HM Treasury to publish a critical third party regime
The regulators’ approach to resilience
The Prudential Regulation Authority (PRA) issued outsourcing requirements which relate to operational resilience, cloud, data, data locations, data security, data classification and business continuity, together with a range of other matters relevant to technology providers. The Supervisory Statements SS1/21, pertaining to operational resilience, and SS2/21, pertaining to outsourcing and third-party management, have set the tone to what the regulators expect from financial services firms and the expected increased scrutiny.
From identifying their important business services that could cause intolerable harm to consumers to testing their ability within their impact tolerances, financial services firms have been required to perform a significant number of tasks to complete on all aspects of operational resilience by 31 March 2025.
Whilst regulators have adopted a principles-based approach, financial services firms are facing several operational challenges. As firms have had to change their operating models during the pandemic, with hybrid working and ambitious digital transformation programmes, adding further requirements in terms of resilience and third-party management is increasing the task of the financial services sector.
In this process firms have outsourced a lot more services and automated many manual processes. Companies have to reconsider their operating models and supply chains as regulators will require more accountability to financial services firms.
This could prove difficult, as many services are not run on the premises of financial services institutions. It also means a reconsideration of many contracts with IT providers. In this new digital world, the expectation from regulators could alter some existing developments and operating models, if firms must perform and maintain their due diligence of their suppliers and perform risk and materiality assessments in relation to the provision of core services.
Beyond operational resilience there is now a much stronger requirement for enterprise-wide supply chain management capabilities that map and manage third party risks to core business processes.
Whilst regulators have established a dialogue with industry, these new regulatory developments are impacting firms’ IT deployments and risk management, as they use innovative technologies to compete in a more competitive market.
Critical third parties brought in within the regulatory perimeter
Following on these development, earlier this month HM Treasury published a policy statement announcing that it will designate certain third parties which provide services to financial services firms as ‘critical’. The financial regulators will then be able to make rules, gather information, and take enforcement action, in respect of certain services that critical third parties provide to firms of particular relevance to the regulators’ objectives.
This move from Treasury also fits within a wider international regulatory context. The European Union has also published similar draft requirements for technology providers within Digital Operational Resilience Act (DORA). DORA indeed comprises direct regulation of major technology providers to financial entities, on top of additional requirements for financial services firms.
HM Treasury considers that whilst financial regulators’ current powers allow them to set requirements and expectations on financial services firms, these powers are not, by themselves, sufficient to tackle the systemic risk that disruption at a third party providing key services to multiple firms could cause. In particular, HM Treasury highlights the risk stemming from concentration and the information and power asymmetries between firms and some services providers, which may prevent firms from obtaining adequate assurances that their contractual arrangements achieve an appropriate level of operational resilience.
HM Treasury therefore considers that there is a ‘gap’ in the current regulatory framework, whereby the individual responsibilities of financial services firms are not deemed enough to achieve operational resilience and guarantee systemic financial stability.

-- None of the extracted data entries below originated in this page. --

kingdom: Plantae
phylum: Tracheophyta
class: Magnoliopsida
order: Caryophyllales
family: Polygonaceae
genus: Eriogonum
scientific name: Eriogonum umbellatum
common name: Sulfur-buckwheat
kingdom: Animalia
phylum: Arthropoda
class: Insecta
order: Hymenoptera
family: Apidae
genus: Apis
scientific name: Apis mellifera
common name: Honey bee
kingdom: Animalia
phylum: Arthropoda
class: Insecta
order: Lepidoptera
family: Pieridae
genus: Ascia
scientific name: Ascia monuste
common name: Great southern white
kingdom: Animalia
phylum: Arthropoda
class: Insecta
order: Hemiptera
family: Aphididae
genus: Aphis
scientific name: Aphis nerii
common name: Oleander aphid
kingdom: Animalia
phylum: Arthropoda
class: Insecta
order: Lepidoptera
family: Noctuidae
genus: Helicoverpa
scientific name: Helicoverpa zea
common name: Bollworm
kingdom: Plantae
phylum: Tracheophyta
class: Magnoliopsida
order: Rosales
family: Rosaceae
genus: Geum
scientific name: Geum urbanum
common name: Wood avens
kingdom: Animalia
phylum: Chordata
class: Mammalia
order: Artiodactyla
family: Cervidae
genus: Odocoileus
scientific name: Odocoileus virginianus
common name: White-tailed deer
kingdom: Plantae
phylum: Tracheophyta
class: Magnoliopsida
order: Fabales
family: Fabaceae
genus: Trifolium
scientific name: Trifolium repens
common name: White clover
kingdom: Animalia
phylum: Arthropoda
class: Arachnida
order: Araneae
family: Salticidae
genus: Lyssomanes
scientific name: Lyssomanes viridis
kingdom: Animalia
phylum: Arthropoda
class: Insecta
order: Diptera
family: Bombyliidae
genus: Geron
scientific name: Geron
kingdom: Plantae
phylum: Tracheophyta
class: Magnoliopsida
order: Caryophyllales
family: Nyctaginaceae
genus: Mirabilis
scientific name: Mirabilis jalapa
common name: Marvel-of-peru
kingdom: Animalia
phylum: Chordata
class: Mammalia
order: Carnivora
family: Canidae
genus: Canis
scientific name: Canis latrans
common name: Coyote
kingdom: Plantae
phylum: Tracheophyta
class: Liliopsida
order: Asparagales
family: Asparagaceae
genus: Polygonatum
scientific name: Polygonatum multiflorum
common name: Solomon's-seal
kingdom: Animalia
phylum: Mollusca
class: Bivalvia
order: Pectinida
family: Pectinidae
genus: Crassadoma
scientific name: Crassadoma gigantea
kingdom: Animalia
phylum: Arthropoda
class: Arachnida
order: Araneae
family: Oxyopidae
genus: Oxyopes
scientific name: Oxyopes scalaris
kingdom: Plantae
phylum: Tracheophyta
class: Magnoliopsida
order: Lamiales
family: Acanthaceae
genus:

Under the proposed regime the financial regulators will be granted powers to assess whether the resilience standards are being met. These will include powers for the financial regulators to:
- request information directly from critical third parties on the resilience of their material services to firms, or their compliance with applicable requirements;
- commission an independent ‘skilled person’ to report on certain aspects of a critical third party’s services;
- appoint an investigator to look into potential breaches of requirements under the legislation;
- interview a representative of a critical third-party and require the production of documents;
- enter a critical third party’s premises under warrant as part of an investigation.
The financial regulators will be publishing a joint Discussion Paper, setting out in detail how any powers granted to them in legislation might be exercised, and seeking views from industry on the most effective and proportionate way to do so. This will also explore the role of the financial regulators during designation, including how they might make recommendations to HM Treasury during consultation. The Discussion Paper will also explore potential specific ways for the financial regulators to coordinate the exercise of their powers with overseas financial regulators, and UK authorities and regulators from outside the financial services sector.